The rest of are going to call it out as the sickness that it is.

posted on Apr, 12 2012 @ 01:50 PM
reply to post by RyanFromCan

You are to be commended sir.

Yes,its hard,but it can be done.Children NEED role models.Not prison Bars.

posted on Apr, 12 2012 @ 01:55 PM
reply to post by sonnny1

Thanks, what really hurt me, and made me decide to do it was the idea that this kid, not really bad, just misguided, would be sitting in jail, not because he did anything wrong, but because his mom and step dad abandoned him, and he had nowhere else.

posted on Apr, 12 2012 @ 02:12 PM
The facts of the US prison system are horrible through and through.

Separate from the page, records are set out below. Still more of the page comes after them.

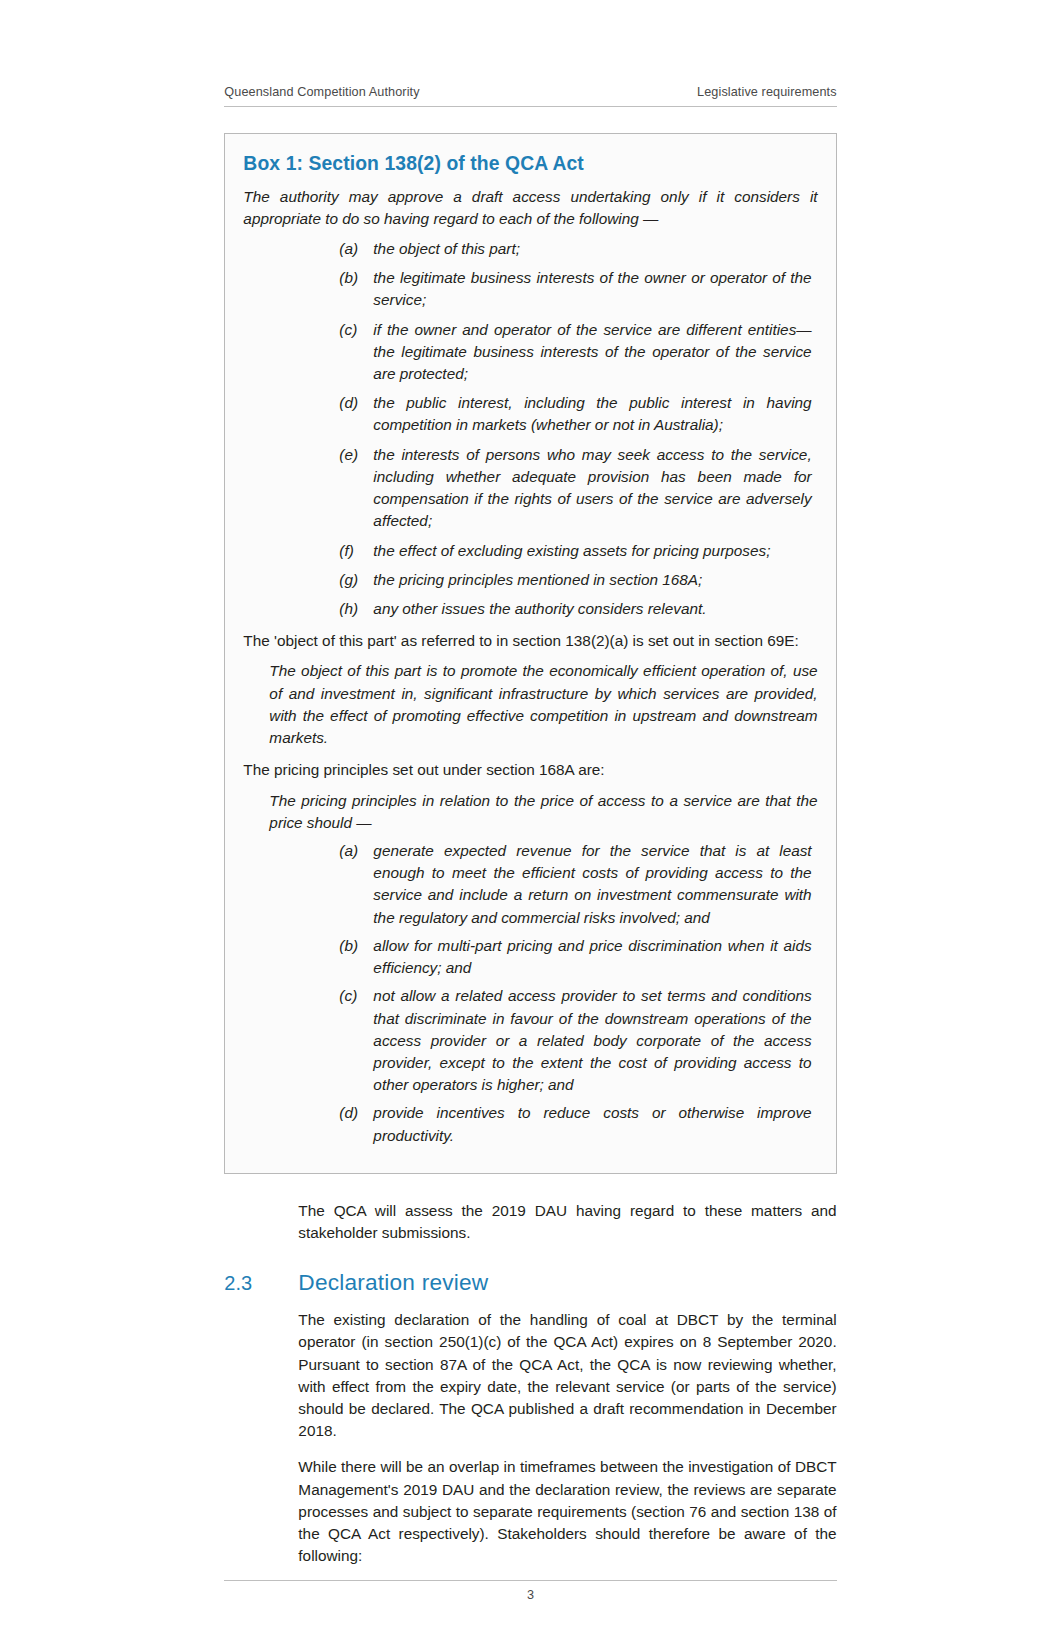Queensland Competition Authority
Legislative requirements
Box 1: Section 138(2) of the QCA Act
The authority may approve a draft access undertaking only if it considers it appropriate to do so having regard to each of the following —
(a)
the object of this part;
(b)
the legitimate business interests of the owner or operator of the service;
(c)
if the owner and operator of the service are different entities—the legitimate business interests of the operator of the service are protected;
(d)
the public interest, including the public interest in having competition in markets (whether or not in Australia);
(e)
the interests of persons who may seek access to the service, including whether adequate provision has been made for compensation if the rights of users of the service are adversely affected;
(f)
the effect of excluding existing assets for pricing purposes;
(g)
the pricing principles mentioned in section 168A;
(h)
any other issues the authority considers relevant.
The 'object of this part' as referred to in section 138(2)(a) is set out in section 69E:
The object of this part is to promote the economically efficient operation of, use of and investment in, significant infrastructure by which services are provided, with the effect of promoting effective competition in upstream and downstream markets.
The pricing principles set out under section 168A are:
The pricing principles in relation to the price of access to a service are that the price should —
(a)
generate expected revenue for the service that is at least enough to meet the efficient costs of providing access to the service and include a return on investment commensurate with the regulatory and commercial risks involved; and
(b)
allow for multi-part pricing and price discrimination when it aids efficiency; and
(c)
not allow a related access provider to set terms and conditions that discriminate in favour of the downstream operations of the access provider or a related body corporate of the access provider, except to the extent the cost of providing access to other operators is higher; and
(d)
provide incentives to reduce costs or otherwise improve productivity.
The QCA will assess the 2019 DAU having regard to these matters and stakeholder submissions.
2.3
Declaration review
The existing declaration of the handling of coal at DBCT by the terminal operator (in section 250(1)(c) of the QCA Act) expires on 8 September 2020. Pursuant to section 87A of the QCA Act, the QCA is now reviewing whether, with effect from the expiry date, the relevant service (or parts of the service) should be declared. The QCA published a draft recommendation in December 2018.
While there will be an overlap in timeframes between the investigation of DBCT Management's 2019 DAU and the declaration review, the reviews are separate processes and subject to separate requirements (section 76 and section 138 of the QCA Act respectively). Stakeholders should therefore be aware of the following:
3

- The US has less than 5% of the world's total human population, but nearly 25% of the world's entire prison population.
- Crime in the USofA has decreased substantially in the last decades while incarceration has increased stratospherically.
- The majority of "criminals" are in prison for non-violent crimes....  Mostly non-white for drugs (in most places), while in fact whites use drugs more than non-whites...
- Etc....

But regarding juveniles, the facts can be beyond horrific.

- The US has 2,500 individuals, who committed crimes as juveniles, in prison for life without the possibility of parole. That is, they've been locked up, with the key thrown away. That means that these KIDS are going to DIE in prison for stuff that they did (or didn't do) when they were under 18 years old, and before the frontal cortexes in their brains (where judgment and such happens) are actually fully WIRED. 

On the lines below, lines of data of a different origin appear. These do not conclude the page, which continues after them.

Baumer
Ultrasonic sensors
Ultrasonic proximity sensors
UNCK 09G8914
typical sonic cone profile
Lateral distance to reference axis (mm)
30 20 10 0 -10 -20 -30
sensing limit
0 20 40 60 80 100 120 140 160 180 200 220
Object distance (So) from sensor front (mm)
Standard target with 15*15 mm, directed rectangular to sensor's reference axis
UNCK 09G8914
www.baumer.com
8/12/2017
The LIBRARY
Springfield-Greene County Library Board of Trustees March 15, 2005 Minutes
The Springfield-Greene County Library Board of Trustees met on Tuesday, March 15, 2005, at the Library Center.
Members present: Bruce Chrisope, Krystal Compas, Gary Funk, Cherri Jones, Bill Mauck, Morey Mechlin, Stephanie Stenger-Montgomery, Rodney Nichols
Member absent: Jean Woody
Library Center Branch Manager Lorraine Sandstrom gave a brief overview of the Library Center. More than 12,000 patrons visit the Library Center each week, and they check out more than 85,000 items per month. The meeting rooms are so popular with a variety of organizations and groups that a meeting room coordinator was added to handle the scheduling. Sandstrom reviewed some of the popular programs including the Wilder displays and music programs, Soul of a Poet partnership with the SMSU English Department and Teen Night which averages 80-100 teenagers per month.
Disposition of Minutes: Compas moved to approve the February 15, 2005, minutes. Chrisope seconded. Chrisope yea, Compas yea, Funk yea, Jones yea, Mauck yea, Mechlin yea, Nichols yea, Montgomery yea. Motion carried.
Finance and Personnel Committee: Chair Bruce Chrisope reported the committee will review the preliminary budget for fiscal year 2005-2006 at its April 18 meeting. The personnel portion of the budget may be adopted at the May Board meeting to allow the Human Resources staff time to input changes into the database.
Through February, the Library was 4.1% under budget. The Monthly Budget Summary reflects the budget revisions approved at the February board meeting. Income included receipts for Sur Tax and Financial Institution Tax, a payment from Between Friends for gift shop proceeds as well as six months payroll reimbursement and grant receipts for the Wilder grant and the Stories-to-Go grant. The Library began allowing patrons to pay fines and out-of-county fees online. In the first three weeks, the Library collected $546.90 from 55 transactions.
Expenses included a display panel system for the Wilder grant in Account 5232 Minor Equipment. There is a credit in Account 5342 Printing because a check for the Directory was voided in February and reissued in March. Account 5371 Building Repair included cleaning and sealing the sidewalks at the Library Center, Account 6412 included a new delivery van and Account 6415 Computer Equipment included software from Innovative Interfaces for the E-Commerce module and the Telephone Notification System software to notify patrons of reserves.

Most of these kids are non-white, and about 1/3 of these KIDS did not actually commit the crime, but were party to the crime.  Which means that if they happen to be in the back seat of a car, and the adult in the front seat shoots somebody out the window, since the KID happens to be there he can and often is convicted of "Felony Murder."  --- Unless of course, his/her daddy is rich and can afford good counsel. Sometimes, the adult who did the shooting often cops a plea and gets hit with six or seven or a dozen years in prison.  BUT the KID, gets life.
>>> Finally, guess how many KIDS are in prison for life without the possibility of parole in the Rest Of The World??   ZERO!

Here's a good recent reference for the above:

posted on Apr, 12 2012 @ 07:07 PM
When I'm posting something on people actually taking action, in concrete and efficient manner, against the proliferation of youth prisons, NOBODY'S READING!

My point is there are ways to counter this. Like stopping to call the cops and snitching on your neighbors for any reason... or attacking these prison projects where they are being promoted, like they did in that story.

It's for your children's sake!

If parent's aren't able to raise their kids properly, the prison system will surely NOT make them any better. They'll end up being violent, messed up, drug addicts, as they WILL get raped and/or beaten regularly, while they are confined within these horrible concrete cells.

Whoever thinks the opposite is a glaring hypocrite who never went to jail.
edit on 12/4/12 by Echtelion because: (no reason given)

posted on Apr, 12 2012 @ 07:14 PM
reply to post by bharata

The photo of the boy in the cell with the window boarded up was a tear jerker for me. I find it appalling the system would even allow children to live in this cell.

posted on Apr, 12 2012 @ 08:21 PM

When Ross visited only 35 of the 137 beds were occupied. The population had decreased significantly because of the embrace of the principles of the Juvenile Detention Alternatives Initiative and the leadership of Judge Edwards.